Между тем государь в Ставке получил только 25 февраля сообщение о том, что беспорядки в столице разрастаются. Он сразу понял необходимость самых энергичных мер и телеграфировал командующему войсками генералу Хабалову: «Повелеваю завтра же прекратить в столице беспорядки, недопустимые в тяжелое время войны против Германии и Австрии». Когда в Совете министров было об этом доложено, некоторые члены кабинета высказали сомнение, настолько ли серьезны эти беспорядки, чтобы требовались энергичные меры. Но все признали, что, если действительно на улицах начинают убивать приставов и стрелять по казакам, – репрессии необходимы.

## СОХРАНЁННЫЕ ДАННЫЕ
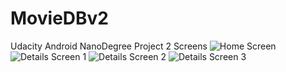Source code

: # MovieDBv2
Udacity Android NanoDegree Project 2
Screens
![Home Screen](/master/Screenshot/Screenshot_1493989041.png "")
![Details Screen 1](MovieDBv2/tree/master/Screenshot/Screenshot_1493989106.png)
![Details Screen 2](MovieDBv2/tree/master/Screenshot/Screenshot_1493989128.png)
![Details Screen 3](MovieDBv2/tree/master/Screenshot/Screenshot_1493989189.png)
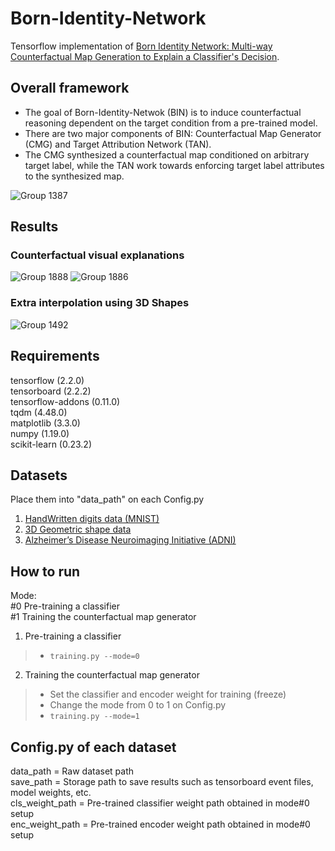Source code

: # Born-Identity-Network
Tensorflow implementation of [Born Identity Network: Multi-way Counterfactual Map Generation to Explain a Classifier's Decision](https://arxiv.org/abs/2011.10381).

## Overall framework
- The goal of Born-Identity-Netwok (BIN) is to induce counterfactual reasoning dependent on the target condition from a pre-trained model.
- There are two major components of BIN: Counterfactual Map Generator (CMG) and Target Attribution Network (TAN). 
- The CMG synthesized a counterfactual map conditioned on arbitrary target label, while the TAN work towards enforcing target label attributes to the synthesized map.

![Group 1387](https://user-images.githubusercontent.com/57162425/141602585-4a434cd5-530b-4ebe-b873-df11e98b8f81.png)

## Results
### Counterfactual visual explanations
![Group 1888](https://user-images.githubusercontent.com/57162425/141602869-f8742e2f-b896-44e7-a244-f04dedc73df1.png)
![Group 1886](https://user-images.githubusercontent.com/57162425/141602868-b2b69e55-9f1b-42c5-8a7d-3767270712d7.png)

### Extra interpolation using 3D Shapes
![Group 1492](https://user-images.githubusercontent.com/57162425/141602797-365a7d2c-dc92-4503-9be7-143d411f0543.png)

## Requirements
tensorflow (2.2.0)\
tensorboard (2.2.2)\
tensorflow-addons (0.11.0)\
tqdm (4.48.0)\
matplotlib (3.3.0)\
numpy (1.19.0)\
scikit-learn (0.23.2)


## Datasets
Place them into "data_path" on each Config.py
1. [HandWritten digits data (MNIST)](http://yann.lecun.com/exdb/mnist/)
2. [3D Geometric shape data](https://github.com/deepmind/3d-shapes)
3. [Alzheimer’s Disease Neuroimaging Initiative (ADNI)](http://adni.loni.usc.edu/)


## How to run
Mode:\
#0 Pre-training a classifier\
#1 Training the counterfactual map generator

1. Pre-training a classifier
>- `training.py --mode=0`

2. Training the counterfactual map generator
>- Set the classifier and encoder weight for training (freeze)
>- Change the mode from 0 to 1 on Config.py
  >- `training.py --mode=1`


## Config.py of each dataset 
data_path = Raw dataset path\
save_path = Storage path to save results such as tensorboard event files, model weights, etc.\
cls_weight_path = Pre-trained classifier weight path obtained in mode#0 setup\
enc_weight_path = Pre-trained encoder weight path obtained in mode#0 setup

## ЗАДАНИЯ
**A.** Когда, согласно отрывку о беспорядках в столице, государь в Ставке получил сообщение об их разрастании?
**B.** Повторите дословно часть отрывка о беспорядках в столице от слов «Между тем государь» до слов «казакам, – репрессии необходимы.».
**C.** Продолжите отрывок о беспорядках в столице, начав сразу после его последнего предложения.

## ОТВЕТЫ ПО ЗАДАНИЯМ
**A.** Государь получил это сообщение только 25 февраля.

**B.**
Между тем государь в Ставке получил только 25 февраля сообщение о том, что беспорядки в столице разрастаются. Он сразу понял необходимость самых энергичных мер и телеграфировал командующему войсками генералу Хабалову: «Повелеваю завтра же прекратить в столице беспорядки, недопустимые в тяжелое время войны против Германии и Австрии». Когда в Совете министров было об этом доложено, некоторые члены кабинета высказали сомнение, настолько ли серьезны эти беспорядки, чтобы требовались энергичные меры. Но все признали, что, если действительно на улицах начинают убивать приставов и стрелять по казакам, – репрессии необходимы.

**C.**
Движение развивалось без видимого плана. Его разжигали самые разные элементы. Несомненно, и германские агенты работали весьма активно. Крайние левые пользовались случаем для произнесения зажигательных речей; по заводам распространялся лозунг: «Совет рабочих депутатов». Обыватель злорадствовал, видя, что власть никак не может справиться с «кучками»; казаков хвалили за вялость при разгоне демонстраций. А в думских кругах надеялись, что эти беспорядки заставят власть пойти им навстречу…
26 февраля было воскресенье. Демонстрации начались несколько позже (Хабалов уже поспешил сообщить в Ставку, что утром наблюдается успокоение) – но затем столкновения толпы с полицией, казаками и вызванными им в помощь учебными командами некоторых полков приняли кровавый характер. Во многих местах раздавалась стрельба. Имелись убитые и раненые – число их установлено не было. К вечеру в кругах сторонников движения наблюдали, однако, упадок духа. Собравшиеся на квартире Керенского представители крайних левых групп приходили к заключению, что «правительство победило». Публика была во власти самых фантастических слухов: 26 февраля газеты уже не вышли.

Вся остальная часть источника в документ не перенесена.